Store the serialized form of each subtree in a hash map.
If a serialized subtree appears more than once, it is a duplicate, and its root should be added to the result list.

1) Define a helper function `get_id(node)`:
    - If `node` is `None`, return 0 (identifier for null nodes).
    - Serialize the current subtree by creating a tuple `key` from the node's value and the identifiers of its left and right subtrees.
    - Check if `key` is already in the hash map:
        - If it is, increment its count.
        - If the count reaches 2, add the node to the duplicates list.
    - If `key` is not in the hash map, assign it a new identifier and add it to the map.
    - Return the identifier for the current subtree.

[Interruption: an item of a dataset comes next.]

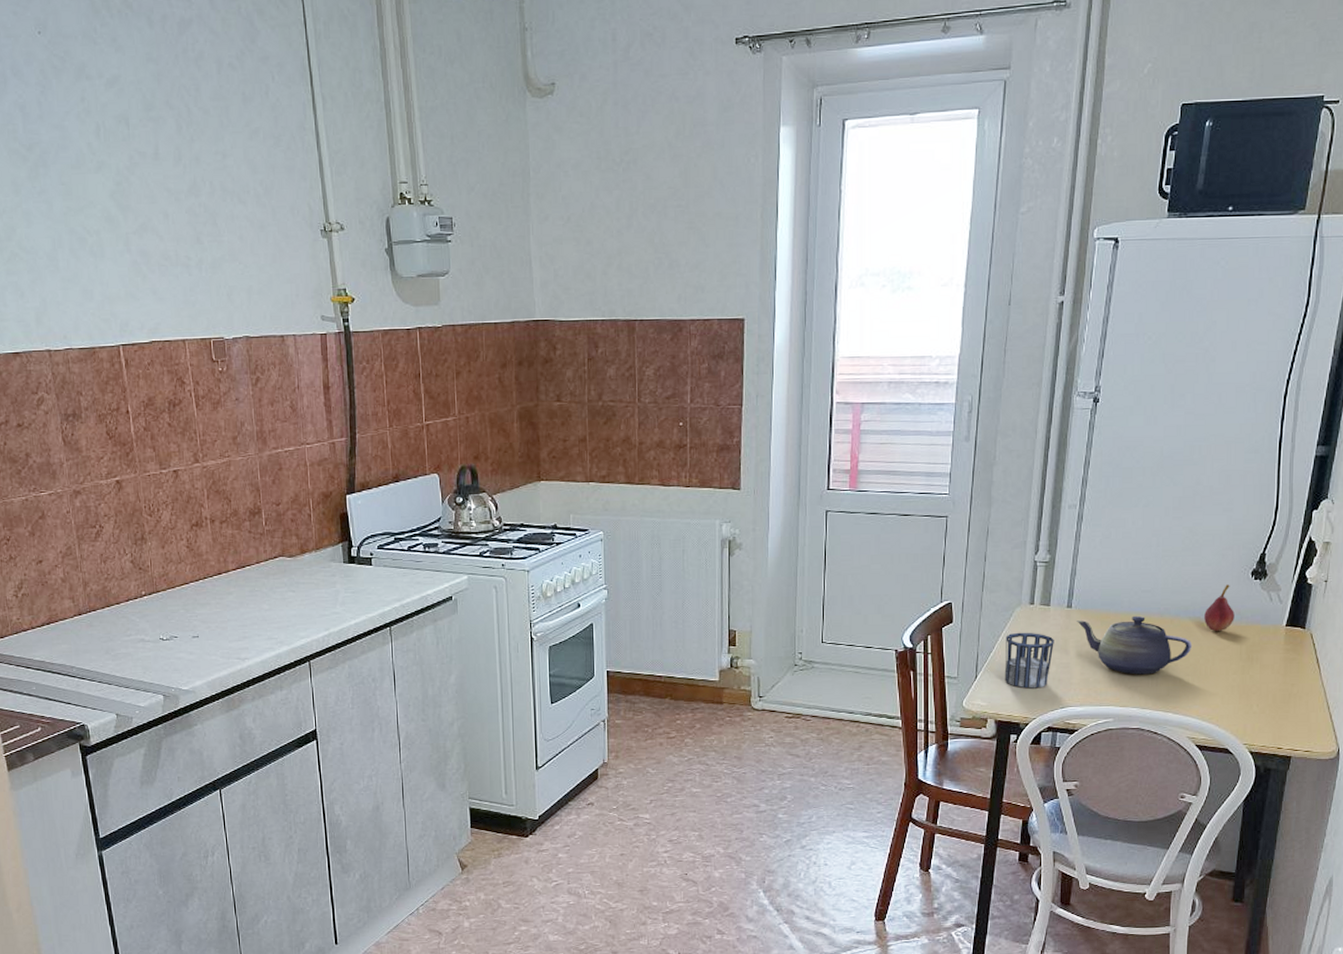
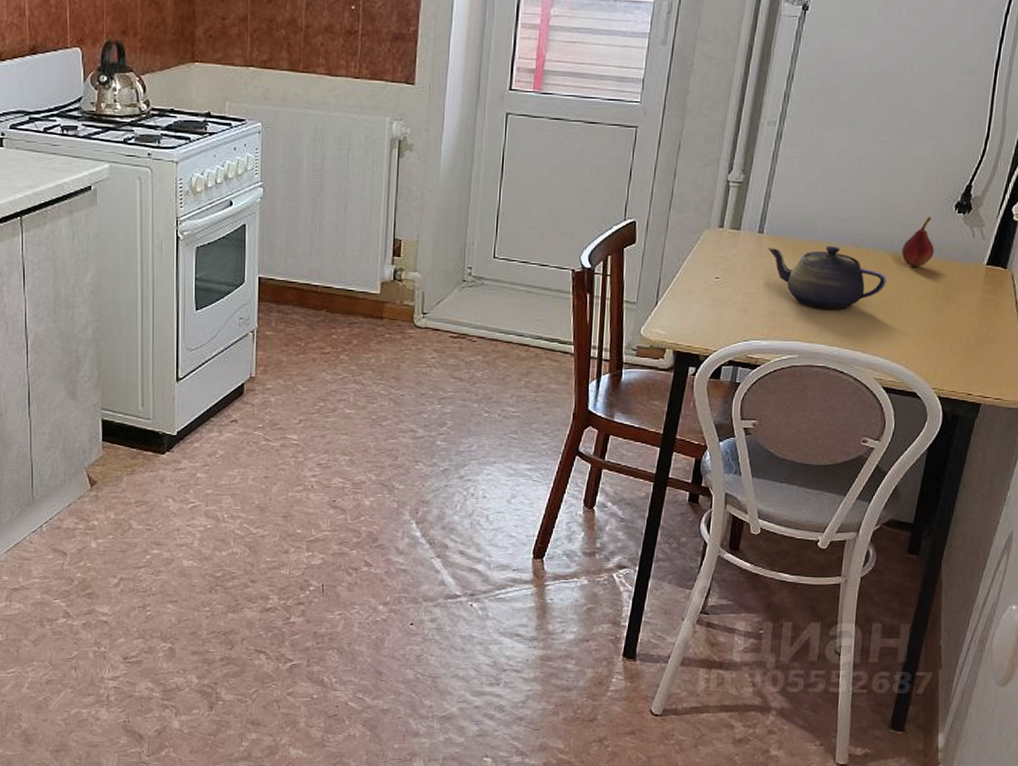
cup: present [1004,632,1054,689] -> none [686,257,742,319]

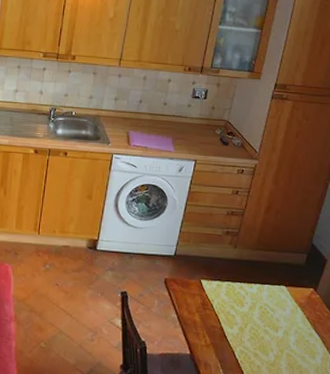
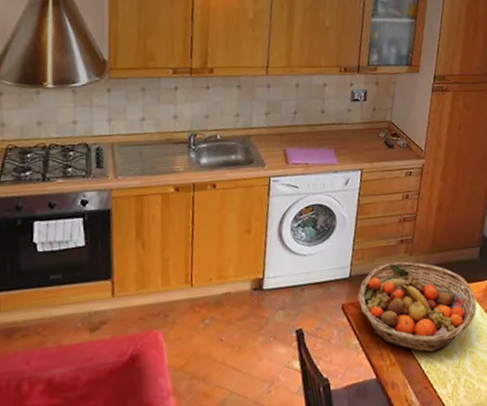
fruit basket: none [180,250,299,345] -> present [358,261,477,353]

2) Initialize an empty dictionary `tree_map` to store subtree identifiers and their counts.
3) Initialize an empty list `duplicates` to store the roots of duplicate subtrees.
4) Call `get_id` on the root node to start the traversal.
5) Return the `duplicates` list.

⚠️ Common Mistakes

Forgetting to properly serialize the subtree structure, leading to incorrect identification of duplicates.
Not handling the case where the tree has no duplicates.

4: I-mplement

Implement the code to solve the algorithm.

class TreeNode:
    def __init__(self, value, left=None, right=None):
        self.val = value
        self.left = left
        self.right = right

def find_duplicate_subtrees(hotel):
    def get_id(node):
        if not node:
            return 0  # Use 0 as the identifier for null nodes
        
        # Create a unique key for the current subtree
        key = (node.val, get_id(node.left), get_id(node.right))
        
        if key in tree_map:
            tree_id, count = tree_map[key]
            tree_map[key] = (tree_id, count + 1)
        else:
            tree_id = len(tree_map) + 1
            tree_map[key] = (tree_id, 1)
        
        # If this subtree has appeared twice, add it to duplicates
        if tree_map[key][1] == 2:
            duplicates.append(node)
        
        return tree_map[key][0]
    
    tree_map = {}
    duplicates = []
    get_id(hotel)
    
    return duplicates
    
# Example Usage:
rooms = ["Lobby", 101, 123, 201, None, 101, 201, None, None, 201]
hotel = build_tree(rooms)
subtree_lst = find_duplicate_subtrees(hotel)
for subtree in subtree_lst:
    print_tree(subtree)

5: R-eview

Review the code by running specific example(s) and recording values (watchlist) of your code's variables along the way.

- Example 1:
    - Input: 
        `rooms = ["Lobby", 101, 123, 201, None, 101, 201, None, None, 201]`
    - Execution: 
        - Traverse the tree in postorder and serialize each subtree.
        - Use the serialized form as a key in the hash map to track duplicates.
    - Output: 
        [Subtree 1: 101 -> 201, Subtree 2: 201]

- Example 2:
    - Input: 
        `rooms = ["Lobby", None, None]`
    - Execution: 
        - Traverse the single node tree.
        - No duplicates found.
    - Output: 
        []

6: E-valuate

Evaluate the performance of your algorithm and state any strong/weak or future potential work.

Time Complexity:

Time Complexity: O(N) where N is the number of nodes in the tree.
- Explanation: Each node is visited once during the postorder traversal, and each subtree is serialized and stored in constant time.

Space Complexity:

Space Complexity: O(N) where N is the number of nodes in the tree.
- Explanation: The hash map stores identifiers for each unique subtree, and in the worst case, all nodes have unique subtrees.